There has been some discussions about rsyslog HUP processing. Traditionally, SIGHUP is used to signal the syslogd to a) close its files and b) reload its config. Rsyslog carried over this behavior from sysklogd.
However, rsyslog is much more capable than sysklogd. Among others, it is able to buffer messages that were received, but could not yet be processed. To remain compatible to the sysklogd of doing HUP, rsyslogd does a full daemon restart when it is HUPed. Among others, that means that messages from the queue are discarded, at least if the queue is configured with default settings. David Lang correctly stated that this may surprise some, if not most users. While I am still of the view that discarding the queue, under these circumstances, is the right thing to do, I agree it may be surprising (I added a hint to the man pages recently to reduce the level of surprise).
Still, there is no real need to do a full daemon restart in most cases. The typical HUP case is when logrotation wants to rotate files away and it needs to tell rsyslogd to close them. Actually, I asked if anybody knew any script that HUPs rsyslog to do a full config reload. The outcome was that nobody knew. However, some people liked to stick with the old semantics, and there may be reason to do so.

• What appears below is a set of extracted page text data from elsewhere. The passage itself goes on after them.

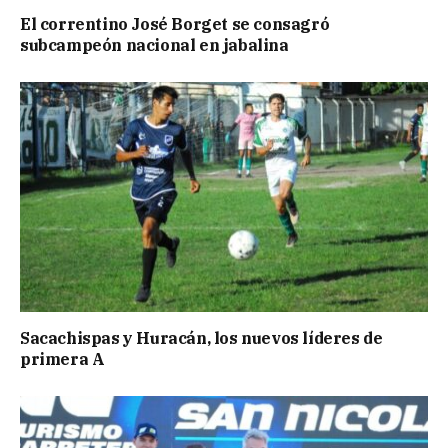
El correntino José Borget se consagró
subcampeón nacional en jabalina
Sacachispas y Huracán, los nuevos líderes de
primera A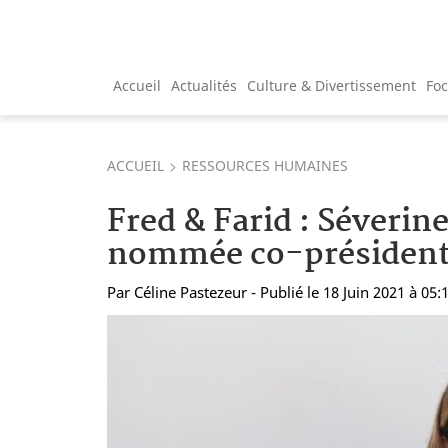
Accueil
Actualités
Culture & Divertissement
Fo
ACCUEIL
RESSOURCES HUMAINES
Fred & Farid : Séverin
nommée co-présiden
Par
Céline Pastezeur
- Publié le 18 Juin 2021 à 05: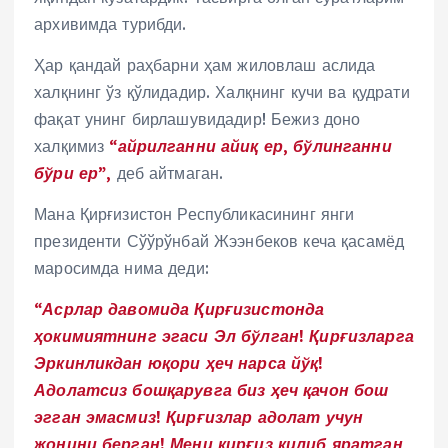
архивимда турибди.
Ҳар қандай раҳбарни ҳам жиловлаш аслида
халқнинг ўз қўлидадир. Халқнинг кучи ва қудрати
фақат унинг бирлашувидадир! Бежиз доно
халқимиз
“айрилганни айиқ ер, бўлинганни
бўри ер”,
деб айтмаган.
Мана Қирғизистон Республикасининг янги
президенти Сўўрўнбай Жээнбеков кеча қасамёд
маросимда нима деди:
“Асрлар давомида Қирғизистонда
ҳокимиятнинг эгаси Эл бўлган! Қирғизларга
Эркинликдан юқори ҳеч нарса йўқ!
Адолатсиз бошқарувга биз ҳеч қачон бош
эгган эмасмиз! Қирғизлар адолат учун
жонини берган! Мени қирғиз қилиб яратган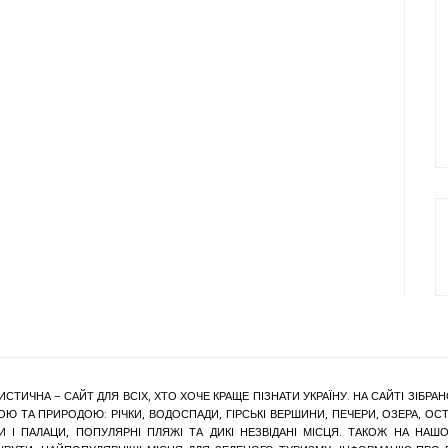
ИСТИЧНА – САЙТ ДЛЯ ВСІХ, ХТО ХОЧЕ КРАЩЕ ПІЗНАТИ УКРАЇНУ. НА САЙТІ ЗІБ
Ю ТА ПРИРОДОЮ: РІЧКИ, ВОДОСПАДИ, ГІРСЬКІ ВЕРШИНИ, ПЕЧЕРИ, ОЗЕРА, ОСТР
КИ І ПАЛАЦИ, ПОПУЛЯРНІ ПЛЯЖІ ТА ДИКІ НЕЗВІДАНІ МІСЦЯ. ТАКОЖ НА Н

I have now implemented a lightweight HUP to address this issue. It is triggered via a new configuration directive, $HUPisRestart. If set to “on”, rsyslogd will work as usual and do a (very, very expensive) full restart. This is the default to keep folks happy that want to keep things as backwards-compatible as possible. Still, I guess most folks will set it to “off”, which is the new non-restart mode. In it, only output files are closed. Actually, the output plugin receive a HUP notification and can do whatever it likes. Currently, onle omfile acts on that and closes any open files. I can envision that other outputs, e.g. omfwd, can also be configured to do some light HUP action (for example close outbound connections).
The administrator needs to select either mode for the system. I think this is no issue at all and it safes me the trouble to define multiple signals just to do different types of HUP. My suggestion obviously is to use the new lightweight HUP for file closing, which means you need not to change anything for logrotate et al. Then, when you need to do a config reload, do a “real” restart by issuing a command like “/etc/init.d/rsyslogd restart”. And if there really exists a script that requires a config-reload HUP, that should be changed accordingly.